On her part, the Nowergian Ambassodor Ingrid Mikelsen said she was happy to sign the agreement between WFP, Malawi and the Royal Norwegian Embassy for the support to the lean season response.
Mikelsen said this is the second time the embassy gets involved in the Social Cash Transfer Programme (SCTP).
She said the SCTP has been very effective and successful in reaching the poorest households, giving people themselves the power to make their own decision on how to use the cash, trusting they best know what should be given priority and also at the same time not bypassing the market system.
“The social cash transfer programme has been targeting the poorest of the rural poor. The poor harvest caused by the floods has shown the need to expand the support for up to 5 months in some areas.

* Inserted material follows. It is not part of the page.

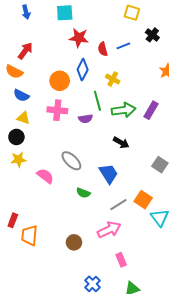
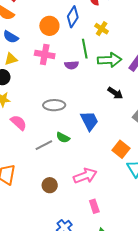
yellow triangle: (23, 118) -> (11, 59), turned -40
black arrow: (121, 143) -> (115, 93), moved
gray ellipse: (71, 161) -> (54, 105), turned -50
pink semicircle: (45, 176) -> (19, 123), moved
gray line: (118, 205) -> (44, 145), moved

“The Norwegian Embassy is therefore pleased that we have been able to reallocate funds to support the Governments lean season food insecurity response plan, through the World Food Programme with cash-transfers to the most vulnerable households in Balaka, Phalombe and Chikwawa” said Mikelsen.
She said that more than 80 000 households will receive cash for up to 5 months enabling them to cover their basic needs.
In her remarks, Head of Mission of Iceland in Malawi, Inga Petursdottir said Iceland remains steadfast in its support to vulnerable Malawians at risk of hunger.
Petursdottir said it was their first time responding to LSFI-RP acknowledging that the increasing risk of climatic shocks worsens a vicious cycle of food insecurity.
“Which is why Iceland partnered with WFP to help vulnerable families to mitigate and manage the impacts of these shocks,” she said.
Director of Response and Recovery in the Department of Disaster Management Affairs (DoDMA), Rev. Moses Chimphepo thanked WFP and the Governments of Norway and Iceland for the kind gesture.
Chimphepo said that the government of Malawi is grateful for their contribution to the 2022-23 lean season response.
“The support will ensure less Malawians go hungry and that government can focus on its development goals,” said Chimphepo.